§ **TEXT SHOWN**
Check the content type ranking
Look at what format dominates the top results. Are they long-form articles, videos, product pages, or news stories? If your planned content format doesn't match what's ranking, you may face an uphill battle. Also note how recently the top results were updated — frequent updates suggest the keyword rewards fresh content.
Assess competitor domain strength
Identify the specific sites ranking in the top five. Large, high-authority domains with deep content libraries are tough to displace. Look for gaps — subtopics or angles they haven't covered well — where a focused, well-optimized page could compete.
Target long-tail keywords
Long-tail keywords are phrases of three or more words. They carry lower search volume but also lower competition, and they tend to reflect more specific search intent — which often means higher conversion rates.
Long-tail keywords are also well-suited to voice search. As voice-activated devices become more common, conversational queries are growing. Optimizing for long-tail phrases helps capture this segment.

§ **SUPPLIED DATA**
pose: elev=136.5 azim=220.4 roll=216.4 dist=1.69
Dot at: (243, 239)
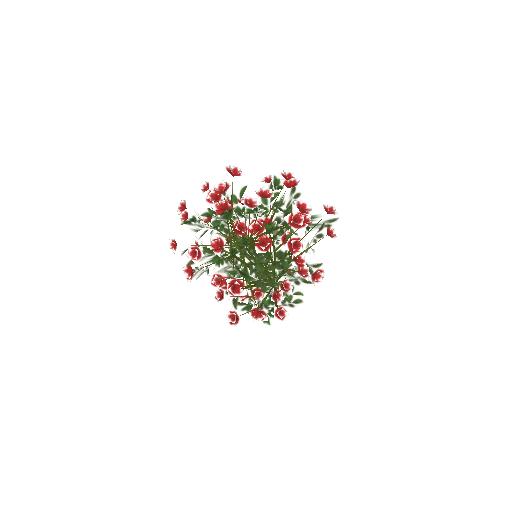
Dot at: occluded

§ **OBJECTIVES**
1. Please extract the passage of the SEO keyword text above the data, starting at "Check the content" and ending at "rewards fresh content.".
2. Carry on the SEO keyword text above the data from its last sentence.

§ **ANSWERS PROVIDED**
1.
Check the content type ranking
Look at what format dominates the top results. Are they long-form articles, videos, product pages, or news stories? If your planned content format doesn't match what's ranking, you may face an uphill battle. Also note how recently the top results were updated — frequent updates suggest the keyword rewards fresh content.

2.
Track search trends
Keyword difficulty changes over time. A keyword that's easy to rank for today may become competitive after a trend spike or seasonal surge. Use Google Keyword Planner or Ahrefs to monitor trends and adjust your strategy before competition intensifies.
Future-proofing your SEO against changes in keyword difficulty
Keyword difficulty isn't static. Competitive landscapes shift, algorithms update, and new content enters the market constantly. A durable SEO strategy accounts for this.
Diversify your keyword mix
Build a portfolio of keywords across difficulty levels. Easy keywords deliver near-term traffic; harder keywords are long-term bets. A diverse mix means a single shift in competition doesn't undermine your entire strategy. Use synonyms, related terms, and semantic variations to broaden your reach without duplicating effort.
Strengthen your backlink profile
Backlinks from reputable, relevant sites build domain authority over time. Earn them through high-quality content, guest contributions, and industry partnerships. Prioritize quality over quantity — a handful of strong backlinks outperforms dozens of low-quality ones.
Build topical authority
Search engines reward sites that demonstrate deep expertise on a topic. Creating comprehensive content across a subject area — not just individual optimized pages — signals authority. This makes your site more resilient when difficulty scores rise, because your overall standing in the topic lifts all your pages.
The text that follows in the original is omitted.